▶ **What you will do**: Make an exact copy of the records, with the images left out.

▶ **Records shown**:
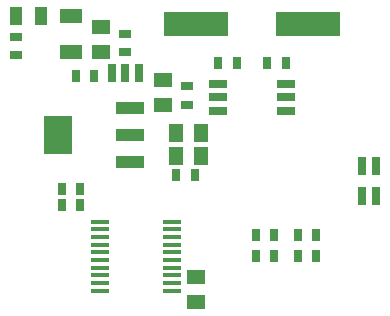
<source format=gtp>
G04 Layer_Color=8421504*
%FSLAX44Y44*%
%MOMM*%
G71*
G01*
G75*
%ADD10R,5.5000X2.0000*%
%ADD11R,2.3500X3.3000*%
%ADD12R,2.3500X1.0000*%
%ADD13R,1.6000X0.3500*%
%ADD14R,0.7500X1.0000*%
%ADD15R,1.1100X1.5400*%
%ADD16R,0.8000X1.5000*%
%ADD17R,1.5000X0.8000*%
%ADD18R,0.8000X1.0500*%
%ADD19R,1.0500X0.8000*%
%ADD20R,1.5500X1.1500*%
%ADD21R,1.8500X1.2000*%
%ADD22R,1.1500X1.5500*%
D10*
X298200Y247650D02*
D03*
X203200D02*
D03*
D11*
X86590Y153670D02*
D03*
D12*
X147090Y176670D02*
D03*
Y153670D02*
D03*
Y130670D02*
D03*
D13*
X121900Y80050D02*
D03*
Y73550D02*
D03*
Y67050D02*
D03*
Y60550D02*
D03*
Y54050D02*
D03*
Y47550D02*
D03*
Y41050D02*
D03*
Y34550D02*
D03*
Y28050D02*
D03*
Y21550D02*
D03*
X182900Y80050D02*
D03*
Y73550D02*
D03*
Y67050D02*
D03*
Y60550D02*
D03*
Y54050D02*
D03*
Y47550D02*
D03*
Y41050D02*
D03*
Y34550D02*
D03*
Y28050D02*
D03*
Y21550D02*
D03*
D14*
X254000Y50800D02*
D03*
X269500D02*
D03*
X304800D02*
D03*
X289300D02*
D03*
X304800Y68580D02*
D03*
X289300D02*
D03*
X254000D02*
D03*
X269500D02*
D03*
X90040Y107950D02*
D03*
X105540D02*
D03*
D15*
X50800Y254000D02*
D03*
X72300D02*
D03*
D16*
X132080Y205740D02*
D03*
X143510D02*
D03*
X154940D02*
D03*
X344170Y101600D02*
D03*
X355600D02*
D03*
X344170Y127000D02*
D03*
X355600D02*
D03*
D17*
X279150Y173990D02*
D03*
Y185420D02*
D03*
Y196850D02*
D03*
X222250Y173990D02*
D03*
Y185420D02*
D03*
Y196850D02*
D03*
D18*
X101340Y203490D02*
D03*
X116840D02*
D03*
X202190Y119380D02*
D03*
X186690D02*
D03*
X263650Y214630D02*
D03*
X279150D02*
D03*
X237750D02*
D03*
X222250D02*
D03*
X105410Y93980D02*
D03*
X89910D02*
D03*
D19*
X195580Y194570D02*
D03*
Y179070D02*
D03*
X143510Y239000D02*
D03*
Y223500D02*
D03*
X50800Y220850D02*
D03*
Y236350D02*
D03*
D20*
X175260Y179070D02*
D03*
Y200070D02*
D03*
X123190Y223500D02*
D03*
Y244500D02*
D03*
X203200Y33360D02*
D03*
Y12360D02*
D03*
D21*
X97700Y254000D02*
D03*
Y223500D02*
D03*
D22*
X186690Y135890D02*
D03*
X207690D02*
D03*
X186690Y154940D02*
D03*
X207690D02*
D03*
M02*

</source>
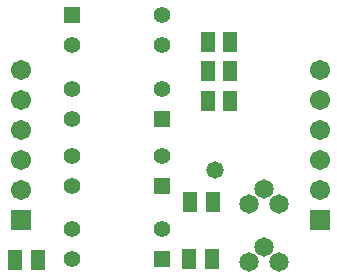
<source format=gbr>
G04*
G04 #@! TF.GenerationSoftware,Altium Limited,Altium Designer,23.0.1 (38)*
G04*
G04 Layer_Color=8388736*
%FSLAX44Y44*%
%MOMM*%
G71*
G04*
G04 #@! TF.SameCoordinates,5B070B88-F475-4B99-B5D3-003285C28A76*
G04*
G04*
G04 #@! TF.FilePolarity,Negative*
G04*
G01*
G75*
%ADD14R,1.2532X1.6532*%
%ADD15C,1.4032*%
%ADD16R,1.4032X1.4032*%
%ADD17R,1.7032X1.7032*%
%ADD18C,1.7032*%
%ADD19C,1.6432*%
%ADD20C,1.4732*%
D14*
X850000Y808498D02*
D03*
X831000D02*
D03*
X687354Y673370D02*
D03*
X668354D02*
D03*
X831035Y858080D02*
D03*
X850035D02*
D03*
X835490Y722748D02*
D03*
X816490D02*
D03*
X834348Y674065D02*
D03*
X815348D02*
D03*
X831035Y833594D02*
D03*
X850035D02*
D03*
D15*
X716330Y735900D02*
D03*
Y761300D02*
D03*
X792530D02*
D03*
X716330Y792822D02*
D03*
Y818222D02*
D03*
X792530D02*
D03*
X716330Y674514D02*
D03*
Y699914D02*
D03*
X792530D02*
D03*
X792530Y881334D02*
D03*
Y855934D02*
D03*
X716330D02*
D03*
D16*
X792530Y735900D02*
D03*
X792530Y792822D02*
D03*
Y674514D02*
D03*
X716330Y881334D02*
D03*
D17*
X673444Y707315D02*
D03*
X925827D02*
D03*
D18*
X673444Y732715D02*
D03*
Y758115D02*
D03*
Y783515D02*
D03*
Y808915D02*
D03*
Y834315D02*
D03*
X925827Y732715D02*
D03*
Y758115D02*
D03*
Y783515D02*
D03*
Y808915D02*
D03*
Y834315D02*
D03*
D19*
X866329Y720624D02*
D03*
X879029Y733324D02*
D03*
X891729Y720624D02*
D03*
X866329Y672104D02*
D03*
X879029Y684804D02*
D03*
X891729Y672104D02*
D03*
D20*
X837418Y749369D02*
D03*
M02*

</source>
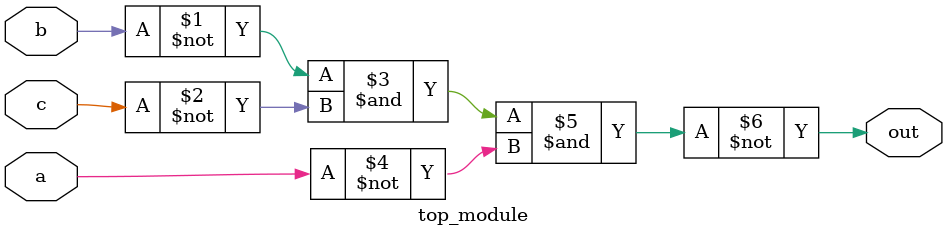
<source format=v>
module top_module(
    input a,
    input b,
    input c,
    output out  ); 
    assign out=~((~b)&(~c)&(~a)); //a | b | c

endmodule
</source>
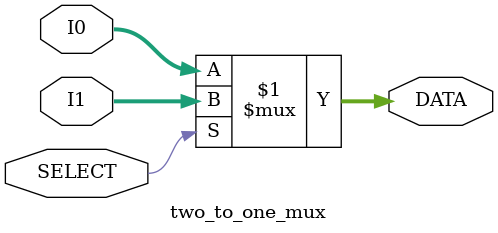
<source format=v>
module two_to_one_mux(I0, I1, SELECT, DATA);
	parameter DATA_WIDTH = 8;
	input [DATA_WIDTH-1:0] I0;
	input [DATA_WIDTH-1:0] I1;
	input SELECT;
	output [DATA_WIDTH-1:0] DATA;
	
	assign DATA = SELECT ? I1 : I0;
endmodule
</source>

▶ **Written response**:
<source format=gtp>
G04 Layer_Color=8421504*
%FSLAX44Y44*%
%MOMM*%
G71*
G01*
G75*
%ADD10R,5.5000X2.0000*%
%ADD11R,2.3500X3.3000*%
%ADD12R,2.3500X1.0000*%
%ADD13R,1.6000X0.3500*%
%ADD14R,0.7500X1.0000*%
%ADD15R,1.1100X1.5400*%
%ADD16R,0.8000X1.5000*%
%ADD17R,1.5000X0.8000*%
%ADD18R,0.8000X1.0500*%
%ADD19R,1.0500X0.8000*%
%ADD20R,1.5500X1.1500*%
%ADD21R,1.8500X1.2000*%
%ADD22R,1.1500X1.5500*%
D10*
X298200Y247650D02*
D03*
X203200D02*
D03*
D11*
X86590Y153670D02*
D03*
D12*
X147090Y176670D02*
D03*
Y153670D02*
D03*
Y130670D02*
D03*
D13*
X121900Y80050D02*
D03*
Y73550D02*
D03*
Y67050D02*
D03*
Y60550D02*
D03*
Y54050D02*
D03*
Y47550D02*
D03*
Y41050D02*
D03*
Y34550D02*
D03*
Y28050D02*
D03*
Y21550D02*
D03*
X182900Y80050D02*
D03*
Y73550D02*
D03*
Y67050D02*
D03*
Y60550D02*
D03*
Y54050D02*
D03*
Y47550D02*
D03*
Y41050D02*
D03*
Y34550D02*
D03*
Y28050D02*
D03*
Y21550D02*
D03*
D14*
X254000Y50800D02*
D03*
X269500D02*
D03*
X304800D02*
D03*
X289300D02*
D03*
X304800Y68580D02*
D03*
X289300D02*
D03*
X254000D02*
D03*
X269500D02*
D03*
X90040Y107950D02*
D03*
X105540D02*
D03*
D15*
X50800Y254000D02*
D03*
X72300D02*
D03*
D16*
X132080Y205740D02*
D03*
X143510D02*
D03*
X154940D02*
D03*
X344170Y101600D02*
D03*
X355600D02*
D03*
X344170Y127000D02*
D03*
X355600D02*
D03*
D17*
X279150Y173990D02*
D03*
Y185420D02*
D03*
Y196850D02*
D03*
X222250Y173990D02*
D03*
Y185420D02*
D03*
Y196850D02*
D03*
D18*
X101340Y203490D02*
D03*
X116840D02*
D03*
X202190Y119380D02*
D03*
X186690D02*
D03*
X263650Y214630D02*
D03*
X279150D02*
D03*
X237750D02*
D03*
X222250D02*
D03*
X105410Y93980D02*
D03*
X89910D02*
D03*
D19*
X195580Y194570D02*
D03*
Y179070D02*
D03*
X143510Y239000D02*
D03*
Y223500D02*
D03*
X50800Y220850D02*
D03*
Y236350D02*
D03*
D20*
X175260Y179070D02*
D03*
Y200070D02*
D03*
X123190Y223500D02*
D03*
Y244500D02*
D03*
X203200Y33360D02*
D03*
Y12360D02*
D03*
D21*
X97700Y254000D02*
D03*
Y223500D02*
D03*
D22*
X186690Y135890D02*
D03*
X207690D02*
D03*
X186690Y154940D02*
D03*
X207690D02*
D03*
M02*

</source>
<source format=gbr>
G04*
G04 #@! TF.GenerationSoftware,Altium Limited,Altium Designer,23.0.1 (38)*
G04*
G04 Layer_Color=8388736*
%FSLAX44Y44*%
%MOMM*%
G71*
G04*
G04 #@! TF.SameCoordinates,5B070B88-F475-4B99-B5D3-003285C28A76*
G04*
G04*
G04 #@! TF.FilePolarity,Negative*
G04*
G01*
G75*
%ADD14R,1.2532X1.6532*%
%ADD15C,1.4032*%
%ADD16R,1.4032X1.4032*%
%ADD17R,1.7032X1.7032*%
%ADD18C,1.7032*%
%ADD19C,1.6432*%
%ADD20C,1.4732*%
D14*
X850000Y808498D02*
D03*
X831000D02*
D03*
X687354Y673370D02*
D03*
X668354D02*
D03*
X831035Y858080D02*
D03*
X850035D02*
D03*
X835490Y722748D02*
D03*
X816490D02*
D03*
X834348Y674065D02*
D03*
X815348D02*
D03*
X831035Y833594D02*
D03*
X850035D02*
D03*
D15*
X716330Y735900D02*
D03*
Y761300D02*
D03*
X792530D02*
D03*
X716330Y792822D02*
D03*
Y818222D02*
D03*
X792530D02*
D03*
X716330Y674514D02*
D03*
Y699914D02*
D03*
X792530D02*
D03*
X792530Y881334D02*
D03*
Y855934D02*
D03*
X716330D02*
D03*
D16*
X792530Y735900D02*
D03*
X792530Y792822D02*
D03*
Y674514D02*
D03*
X716330Y881334D02*
D03*
D17*
X673444Y707315D02*
D03*
X925827D02*
D03*
D18*
X673444Y732715D02*
D03*
Y758115D02*
D03*
Y783515D02*
D03*
Y808915D02*
D03*
Y834315D02*
D03*
X925827Y732715D02*
D03*
Y758115D02*
D03*
Y783515D02*
D03*
Y808915D02*
D03*
Y834315D02*
D03*
D19*
X866329Y720624D02*
D03*
X879029Y733324D02*
D03*
X891729Y720624D02*
D03*
X866329Y672104D02*
D03*
X879029Y684804D02*
D03*
X891729Y672104D02*
D03*
D20*
X837418Y749369D02*
D03*
M02*

</source>
<source format=v>
module top_module(
    input a,
    input b,
    input c,
    output out  ); 
    assign out=~((~b)&(~c)&(~a)); //a | b | c

endmodule
</source>
<source format=v>
module two_to_one_mux(I0, I1, SELECT, DATA);
	parameter DATA_WIDTH = 8;
	input [DATA_WIDTH-1:0] I0;
	input [DATA_WIDTH-1:0] I1;
	input SELECT;
	output [DATA_WIDTH-1:0] DATA;
	
	assign DATA = SELECT ? I1 : I0;
endmodule
</source>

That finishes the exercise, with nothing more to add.